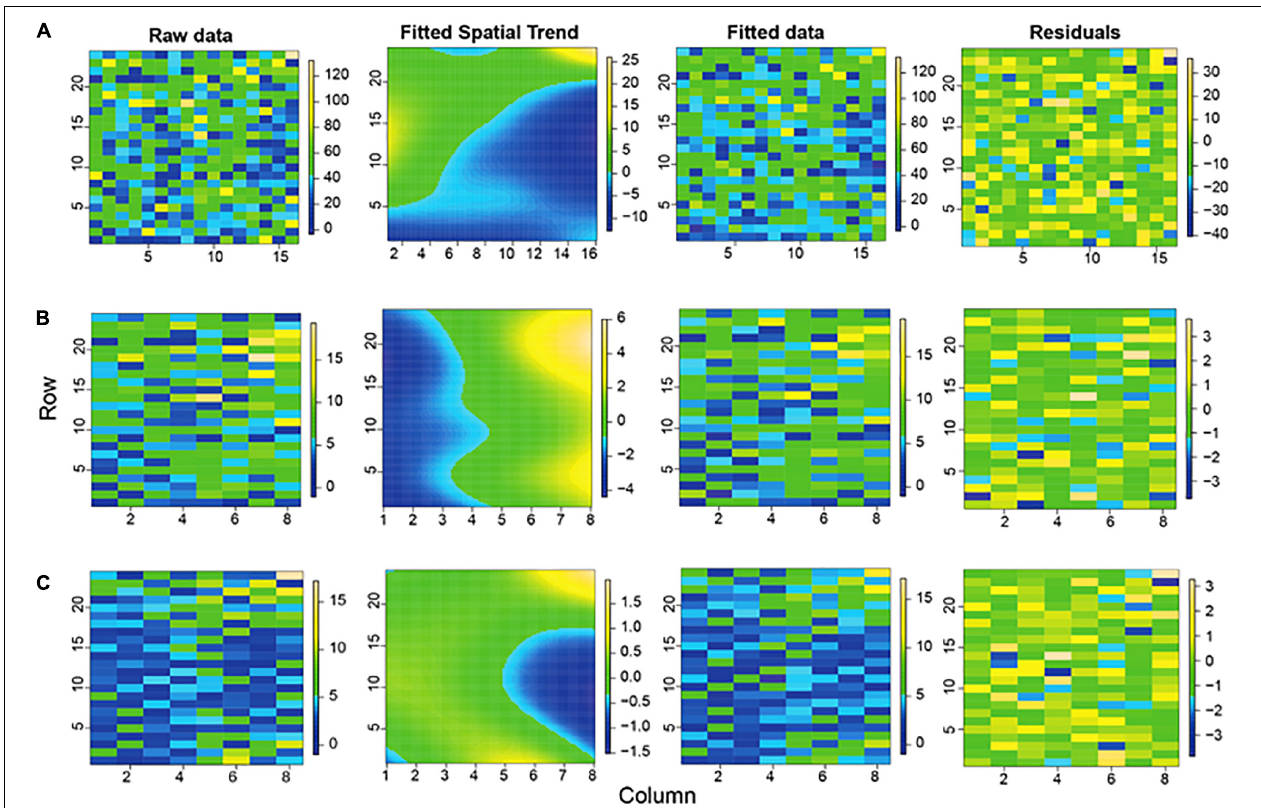
FIGURE 1 | Graphical representations of the raw data, fitted spatial trend, fitted data, and residuals for the biomass trait (total fresh weight, TFW) of the wet season under rainfed (WS-RF) (A) , under moderate water stress in dry season (DS-MWS) (B) , and severe water stress in dry season (DS-SWS) (C)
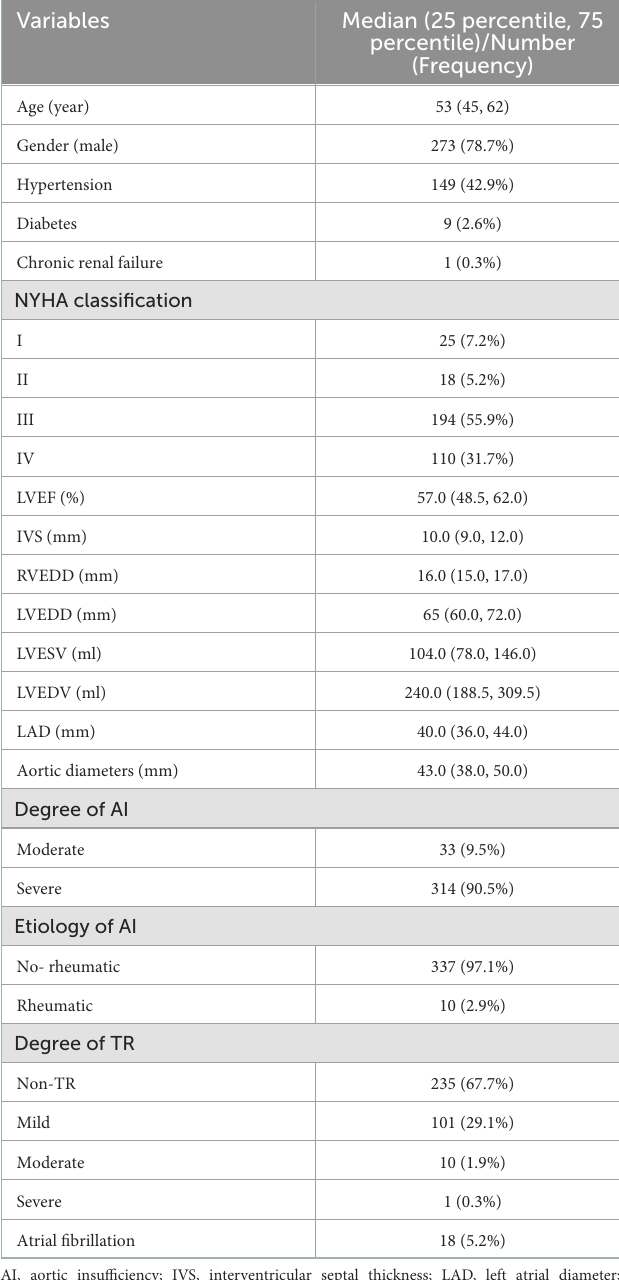
TABLE 1 Baseline characteristics and preoperative echocardiography.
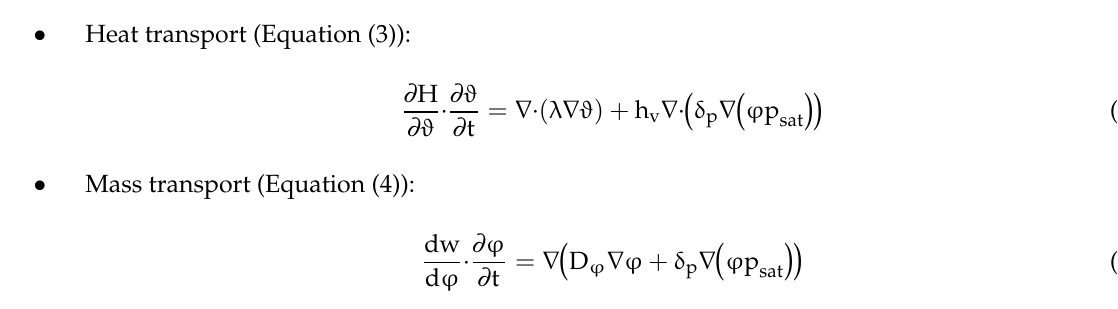
Figure 28. Water content changes for the entire calculation model.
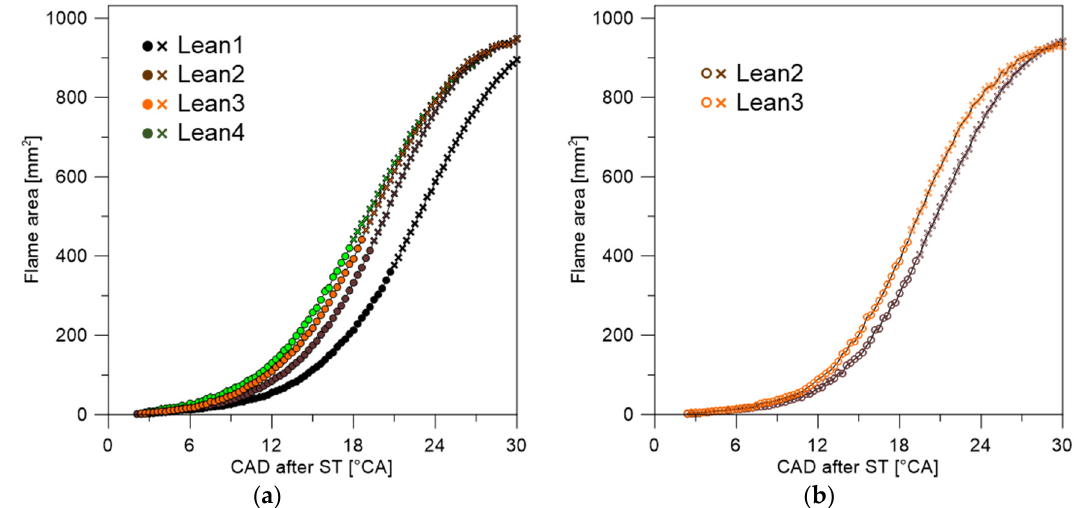
Figure 9. Flame area for lean conditions, gasoline ( a ) and E30 ( b ), at different spark advances. Data points corresponding to the CADs where the flame front has approached the limits of the field of view are represented with crosses.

WHAT TO WORK ON: Here the job is to print all the data exactly, skipping any image.

ANSWER BOX:
FIGURE 1 | Graphical representations of the raw data, fitted spatial trend, fitted data, and residuals for the biomass trait (total fresh weight, TFW) of the wet season under rainfed (WS-RF) (A) , under moderate water stress in dry season (DS-MWS) (B) , and severe water stress in dry season (DS-SWS) (C)
TABLE 1 Baseline characteristics and preoperative echocardiography.
Figure 28. Water content changes for the entire calculation model.
Figure 9. Flame area for lean conditions, gasoline ( a ) and E30 ( b ), at different spark advances. Data points corresponding to the CADs where the flame front has approached the limits of the field of view are represented with crosses.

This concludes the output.